**Task prompt**: Please copy the entries below word for word, everything from their first line down to the line containing "list Integration Layout", both ends included.
------ Records for the task ------
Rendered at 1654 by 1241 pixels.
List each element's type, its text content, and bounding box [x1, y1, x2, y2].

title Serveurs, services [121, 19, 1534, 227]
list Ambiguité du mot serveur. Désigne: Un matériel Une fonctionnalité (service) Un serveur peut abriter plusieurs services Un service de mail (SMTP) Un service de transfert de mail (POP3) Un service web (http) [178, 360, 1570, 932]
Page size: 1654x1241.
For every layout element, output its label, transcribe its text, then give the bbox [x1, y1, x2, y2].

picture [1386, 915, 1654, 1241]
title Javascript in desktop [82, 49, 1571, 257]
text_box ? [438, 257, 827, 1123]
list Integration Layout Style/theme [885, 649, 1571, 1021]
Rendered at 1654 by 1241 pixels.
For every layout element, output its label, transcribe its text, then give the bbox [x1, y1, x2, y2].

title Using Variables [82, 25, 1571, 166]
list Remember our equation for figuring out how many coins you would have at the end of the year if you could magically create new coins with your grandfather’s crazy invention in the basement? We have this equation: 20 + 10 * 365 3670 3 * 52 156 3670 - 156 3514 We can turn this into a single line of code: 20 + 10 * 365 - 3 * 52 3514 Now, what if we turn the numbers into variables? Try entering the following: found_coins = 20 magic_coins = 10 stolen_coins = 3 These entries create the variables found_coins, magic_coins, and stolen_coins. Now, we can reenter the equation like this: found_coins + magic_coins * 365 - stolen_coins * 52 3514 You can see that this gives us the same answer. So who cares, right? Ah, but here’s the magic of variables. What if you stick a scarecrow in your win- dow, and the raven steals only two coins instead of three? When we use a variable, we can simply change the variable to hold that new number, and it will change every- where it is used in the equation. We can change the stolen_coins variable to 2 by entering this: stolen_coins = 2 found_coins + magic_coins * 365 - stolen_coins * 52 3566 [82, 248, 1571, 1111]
------
**Complete answer**:
Rendered at 1654 by 1241 pixels.
List each element's type, its text content, and bounding box [x1, y1, x2, y2].

title Serveurs, services [121, 19, 1534, 227]
list Ambiguité du mot serveur. Désigne: Un matériel Une fonctionnalité (service) Un serveur peut abriter plusieurs services Un service de mail (SMTP) Un service de transfert de mail (POP3) Un service web (http) [178, 360, 1570, 932]
Page size: 1654x1241.
For every layout element, output its label, transcribe its text, then give the bbox [x1, y1, x2, y2].

picture [1386, 915, 1654, 1241]
title Javascript in desktop [82, 49, 1571, 257]
text_box ? [438, 257, 827, 1123]
list Integration Layout Style/theme [885, 649, 1571, 1021]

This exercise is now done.